- _Text section_

-*-*-

Arch/XML Syntax Issues 2 - W3C RIF-WG Wiki

The XML syntax for all RIF dialects is a simple recursive serialization of the syntactic objects being interchanged. For instance, the serialization of a ruleset includes the serialization of each rule in the ruleset, and the serialization of each rule includes the serialization of each condition used in that rule.

Several issues have not yet been decided by the Working Group. These are not entirely orthogonal, but some attempt has been made to keep them as independent as possible.

1. Is the XML serialization a subset of RDF/XML?

This issue connects to many of the other issues here.

Reasons for using RDF/XML subset:

It's an existing syntax that meets our need
Allows rules to process rules (RIF documents) as semantic-level data instead of just as XML trees, without schema/dialect awareness
Allows the design of the syntax to borrow more directly from experience and existing W3C Semantic Web Recommendations
Allows RDF tools to examine rules as data
Allows input handlers to re-use RDF parsers
Appears very supportive of the Semantic Web [ ]

Reasons against:

Does not follow the style and experience of the rule-related W3C Member Submissions (SWRL, SWSF, WRL)
Does not follow the style of the core W3C Web Services Recommendations, which are based directly on XML (SOAP, WSDL)
OWL 1.0 had difficulties using RDF/XML for its serialization
Could increase barrier to entry for Production Rules and Business Rules users who are not in RDF
The resulting XML syntax might be more verbose
The resulting XML syntax might have extra parts
Precludes very elegent XML syntaxes, such as can be obtained with stripe skipping
The elements from the RDF namespace may confuse people
The use of mixed namespaces with RIF and RDF may make it less convenient to use some XML tools (e.g., XML Schema validators and XSLT translators)
Some people feel that RDF as the serialization syntax of another language leads to a known impedance mismatch: RDF descriptions make an open-property assumption whereas syntactic descriptions must be closed by definition

1.1. Semantic Loop?

-*-*-

- _Data block_
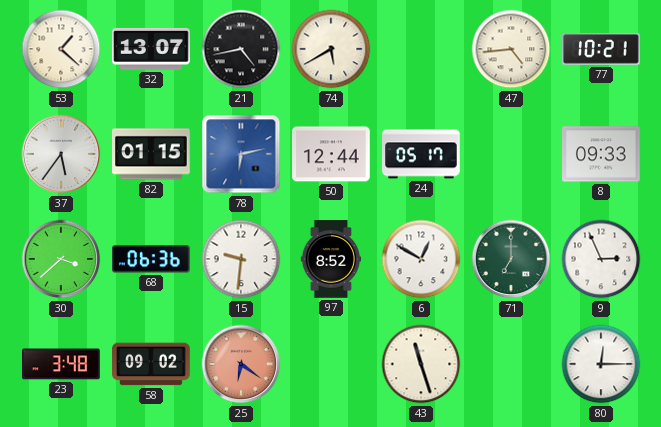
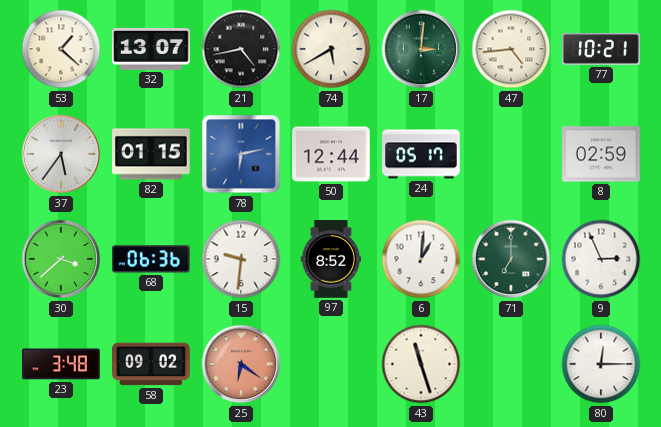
17: none -> 3:01
8: 09:33 -> 02:59
6: 12:50 -> 1:01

-*-*-

- _What to do_
**1.** Rewrite the part of the RIF XML syntax page that opens with the words containing "Reasons for using" and closes with "XML (SOAP, WSDL)", replacing "input handlers" with "import modules".
**2.** Translate this sentence from the RIF XML syntax page into Spanish: "Several issues have not yet been decided by the Working Group."

- _Responses in order_
**1.**
Reasons for using RDF/XML subset:

It's an existing syntax that meets our need
Allows rules to process rules (RIF documents) as semantic-level data instead of just as XML trees, without schema/dialect awareness
Allows the design of the syntax to borrow more directly from experience and existing W3C Semantic Web Recommendations
Allows RDF tools to examine rules as data
Allows import modules to re-use RDF parsers
Appears very supportive of the Semantic Web [ ]

Reasons against:

Does not follow the style and experience of the rule-related W3C Member Submissions (SWRL, SWSF, WRL)
Does not follow the style of the core W3C Web Services Recommendations, which are based directly on XML (SOAP, WSDL)

**2.** Varias cuestiones aún no han sido decididas por el Grupo de Trabajo.